Another significant difference between erectile dysfunction and sexual anxiety is that the latter can affect both men and women regardless of age. For some, this problem might be only temporary and won’t have as much of an impact as others might experience. Those who keep having the same problem will feel it affect other aspects of their lives, and it can significantly increase stress and anxiety in general.
Women will experience this issue and have trouble getting aroused or having orgasms. For men, the anxiety manifests in the form of erectile problems. The person with sexual anxiety will have difficulty having or keeping an erection, or they might have premature ejaculation problems.
What Are the Causes?
There are several reasons why someone might experience sexual anxiety. The most common issue is a person’s desire to please their partner. While this is not a bad thing per se, if we want something too much, it might create problems. The person who keeps wondering whether they will be good enough, last enough, or if every part of their body is a perfect size, might have trouble having enjoyable sex. For males, the most common reason for self-doubt is their penis size. Body image can play an essential role in our lives, and the more we dwell on it, the more problems it will cause.

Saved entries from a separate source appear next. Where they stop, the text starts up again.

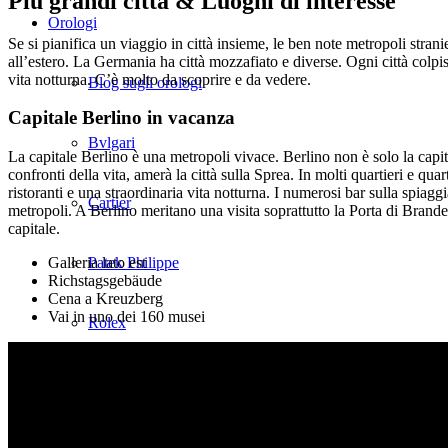
Più grandi città & Luoghi di interesse
Orologi
Se si pianifica un viaggio in città insieme, le ben note metropoli st
all’estero. La Germania ha città mozzafiato e diverse. Ogni città colpis
vita notturna. C’è molto da scoprire e da vedere.
Blog sugli orologi
Capitale Berlino in vacanza
Bvlgari
La capitale Berlino è una metropoli vivace. Berlino non è solo la capi
confronti della vita, amerà la città sulla Sprea. In molti quartieri e 
ristoranti e una straordinaria vita notturna. I numerosi bar sulla spiag
Cartier
metropoli. A Berlino meritano una visita soprattutto la Porta di Brand
capitale.
Galleria lato est
Patek Philippe
Richstagsgebäude
Cena a Kreuzberg
Vai in uno dei 160 musei
Rolex
Tiffany & Co
Bellezza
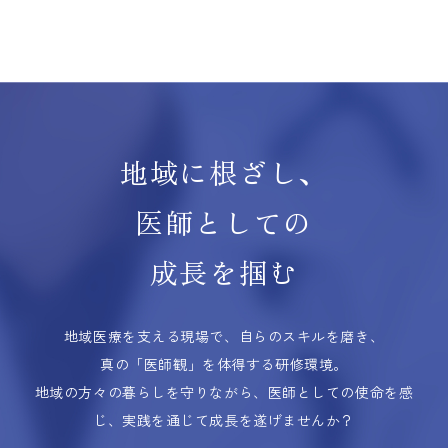
地域に根ざし、
医師としての
成長を掴む
地域医療を支える現場で、自らのスキルを磨き、
真の「医師観」を体得する研修環境。
地域の方々の暮らしを守りながら、医師としての使命を感
じ、実践を通じて成長を遂げませんか？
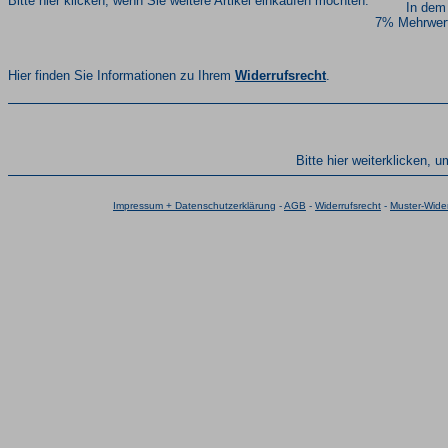
Bitte hier klicken, wenn Sie weitere Artikel einkaufen möchten.
In dem
7% Mehrwert
Hier finden Sie Informationen zu Ihrem
Widerrufsrecht
.
Bitte hier weiterklicken, 
Impressum + Datenschutzerklärung
-
AGB
-
Widerrufsrecht
-
Muster-Wider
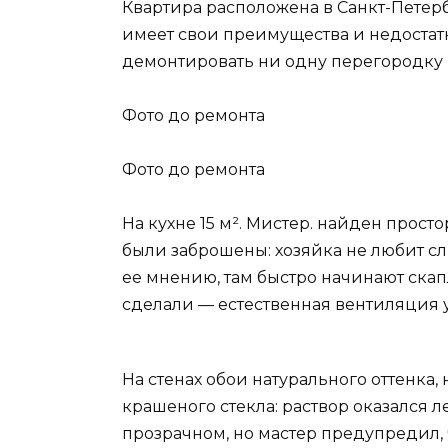
Квартира расположена в Санкт-Петерб
имеет свои преимущества и недостатк
демонтировать ни одну перегородку 
Фото до ремонта
Фото до ремонта
На кухне 15 м². Мистер. найден прос
были заброшены: хозяйка не любит с
ее мнению, там быстро начинают ска
сделали — естественная вентиляция у
На стенах обои натурального оттенка, 
крашеного стекла: раствор оказался л
прозрачном, но мастер предупредил, ч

As you can imagine already, ladies will often worry about the size of their breasts, bottom, or any other part of their body. This form of negative thoughts can only lead to further problems, and with general sexual dysfunction.
It is worth mentioning that some people may experience this problem due to some previous sexual experience. Some of their previous sexual partners might have given them reasons for self-doubt. It might also be a form of abuse or violence. Either way, the problem may have an impact on a person’s sexual activity.
Both men and women may experience anxiety if they focus on whether they will have an orgasm, if their intercourse will last for the optimal amount of time, or if their bodies are up to standards.
When we are stressed, our bodies create stress hormones like norepinephrine and epinephrine. While these hormones serve to help us deal with stress, they don’t have a place in a healthy sex life.
Overcoming Sexual Performance Anxiety
We already mentioned how some people worry about whether they will be up to standards. But the thing is that there is no international standard for sex. Each person is different, and there is a high chance that you are worrying for no reason. Yes, we understand how it sounds, and just saying that there are no reasons to worry will rarely eliminate the problem.
To successfully battle sexual anxiety, you will need to own your body. None of us is perfect, and the sooner you realize that, the better it will be for you. There is no secret that body image will impact your sexuality and your life, and you should find a way to cope with it. Instead of worrying whether your proportions and dimensions are good enough for ISO standards, you should think about why your partner chose you and why happy they are with you.
They love you for who you are with all your flaws. All of us watch porn, and sometimes, people wonder how they are nowhere close to performers in the industry. But that’s the thing — the porn industry chooses people who are above average to look good in the movie. You are not in porn, and you should embrace who you are.
Another excellent sex tip is to explore your sexuality and what you enjoy. That doesn’t have to mean that you don’t know which part goes where, but that you might be missing something instead. Stop worrying about what is “normal” and enjoy spending time with your partner. Share your fantasies and enjoy yourself. Be open with them and share everything. There is a high chance that they will reassure you and explain how there are no problems.
Many people experience sexual anxiety, and it can have a significant impact on their lives. But having such a problem doesn’t mean the end of the world, and through work, you will be able to overcome it.
Firstly, you should forget about what people consider normal and focus on enjoying yourself. One of the main problems with sexual performance is that people often see it as such. Sex is not a performance, there will be no judges, and you won’t go on the Olympics no matter how good you are.
Once you understand that and that many people have body image problems, you can start talking with your partner. You are in it together, and they are with you for a reason. What you might see as a fatal flaw, might be something they enjoy about you. So, be open with each other, talk, and go through it together.